Türk sinemasında başka bir ölümü algılama biçiminden daha bahsetmek yerinde olur. Zeki Demirkubuz’un Yazgı (2001) filmi. 2002 yılında Cannes Film festivalinde ‘Un certain Regard’ ödülü almıştır yönetmen bu filmiyle. Hayata ve ölüme farklı bir bakışı vardır filmin. Yukarıda olduğu gibi Nuri Bilge Ceylan

sineması ya da Abbas Kiarostami sinemasından bütünlüklü olarak bahsedildiği gibi Zeki Demirkubuz sinemasından bütün olarak ya da Yazgı (2001) filminin tamamından bahsetmek değil buradaki amaç. Bu filmin ilk 15 dakikasına odaklanıp oradaki ölümü algılama biçimi ve buna karşı tutuma bakma niyetindeyiz.
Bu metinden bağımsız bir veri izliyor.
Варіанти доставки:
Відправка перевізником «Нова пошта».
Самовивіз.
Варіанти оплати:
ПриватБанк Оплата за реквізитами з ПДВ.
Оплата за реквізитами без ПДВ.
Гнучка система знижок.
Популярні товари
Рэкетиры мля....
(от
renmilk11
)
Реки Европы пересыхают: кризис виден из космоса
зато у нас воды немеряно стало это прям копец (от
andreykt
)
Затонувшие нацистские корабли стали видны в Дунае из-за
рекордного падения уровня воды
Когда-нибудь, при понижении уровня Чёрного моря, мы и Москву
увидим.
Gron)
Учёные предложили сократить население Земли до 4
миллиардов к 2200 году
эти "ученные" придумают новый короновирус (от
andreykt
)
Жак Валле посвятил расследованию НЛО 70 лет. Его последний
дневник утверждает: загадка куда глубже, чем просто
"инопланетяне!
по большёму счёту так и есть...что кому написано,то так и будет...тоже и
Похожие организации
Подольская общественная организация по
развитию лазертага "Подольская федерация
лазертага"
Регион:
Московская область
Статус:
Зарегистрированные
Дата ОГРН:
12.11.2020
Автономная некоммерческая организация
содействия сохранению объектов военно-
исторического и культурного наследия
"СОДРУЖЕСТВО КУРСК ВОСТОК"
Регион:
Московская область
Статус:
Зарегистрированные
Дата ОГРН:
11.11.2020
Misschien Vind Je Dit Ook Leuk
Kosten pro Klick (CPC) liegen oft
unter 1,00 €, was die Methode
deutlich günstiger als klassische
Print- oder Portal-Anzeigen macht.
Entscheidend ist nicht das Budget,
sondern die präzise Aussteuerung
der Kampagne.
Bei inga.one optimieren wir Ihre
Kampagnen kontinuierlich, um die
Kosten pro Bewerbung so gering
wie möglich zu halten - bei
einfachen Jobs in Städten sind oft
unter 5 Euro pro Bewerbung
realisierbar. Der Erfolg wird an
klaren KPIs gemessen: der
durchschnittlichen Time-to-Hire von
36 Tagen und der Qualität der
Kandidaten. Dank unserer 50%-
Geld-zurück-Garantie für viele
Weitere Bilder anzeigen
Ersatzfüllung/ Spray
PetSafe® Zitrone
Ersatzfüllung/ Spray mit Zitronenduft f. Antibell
Musa karakteri sabah uyandığında annesinin yatağından kalkmadığını fark eder. İşe gider ve akşam eve döner, annesi hala yatağındadır ve o zaman annesinin öldüğünü fark eder. Hiç heyecana, korkuya ya da üzüntüye kapılmaz ve kendisine bir sütlü kahve yapar, oturup televizyonda film seyretmeye devam eder. Arabesk bir film vardır televizyonda. Hatta bir ara annesinin yatak odasına doğru kafasını çevirir ve rahatsız olur, kalkar ve annesinin cesedinin bulunduğu odanın lambasını kapatır. Bir gece önce annesinin kanepede uyuklarken üzerine örttüğü yeleği görür. Dün gece annesi canlı canlı yanında uyuklarken, şimdi annesi yoktur. Uyur, sabah kalkar ve işe tekrar gider. Patronu neden geç kaldığını sorar, Musa da annesinin öldüğünü söyler. Sonra patronu ona şaşkın şaşkın bakınca, ‘benim suçum değil’ lafı ağzından kaçıverir. Kısaca filmin ilk 15 dakikası böyle akar. Musa ölüme karşı kayıtsızdır, annesinin ölmüş olması O’nun için yıkıcı bir şey değildir. Hatta onca sorunun arasında bir de bu çıkmıştır Musa’nın başına. Patronuna durumu söylediğinde de bu düşüncesi anlaşılır zaten. Patronu, ‘cenaze işlerini halletmek lazım’ dediğinde, Musa, ‘evet, ama hiç bilmem böyle durumlarda ne yapılır’ der. Patronu da yöneticinin babasının yakın zamanda öldüğünü ve O’nun bu tür işleri bilebileceğini söyler. Burada asıl bakacağımız ve bizi ilgilendiren mesele şudur; ‘onca sorun varken bir de bu çıktı başıma’ gibi düşünmek. Kiarostami de ölüme kayıtsız kalıyordu ama onda hayat devam ediyordu, hayat ateşi yanmaya devam ediyordu. Yazgı (2001)’daki kayıtsızlık ise çok daha farklı, yani, hayat zaten devam etmiyor, zaten hayat yok, kaldı ki Musa’nın annesi de ölü hayatta ölmüş bir zavallıdan başka bir şey değil,

hatta daha da kötüsü, şimdi bununla uğraşmak ta lazım, yani ilave iş çıktı Musa’nın başına. Adeta insan aciz, zayıf, iktidarsız, hayat çok belalarla dolu ve insanın yapabileceği bir şey yok, o yüzden parmağını oynatmaya bile gerek yok. Hayatta hiçbir şey güzel değil, tabiatın kendisi bile ağlayan cenazelerden başka bir şey değil. Zeki Demirkubuz’un filmografisine bütünlüklü olarak baktığımızda farklı hayat fikirleri bulabiliriz belki. Mesela Masumiyet (1997) ve Kader (2006) gibi filmlerinde hayat ateşi alt sınıf karakterlerde hissedilir. Kaybedenlerin dünyasında arar hayatı Demirkubuz ve orada olduğuna inanır. Fakat bizim burada ilgilendiğimiz sadece Yazgı (2001) filmi ve Musa karakteridir.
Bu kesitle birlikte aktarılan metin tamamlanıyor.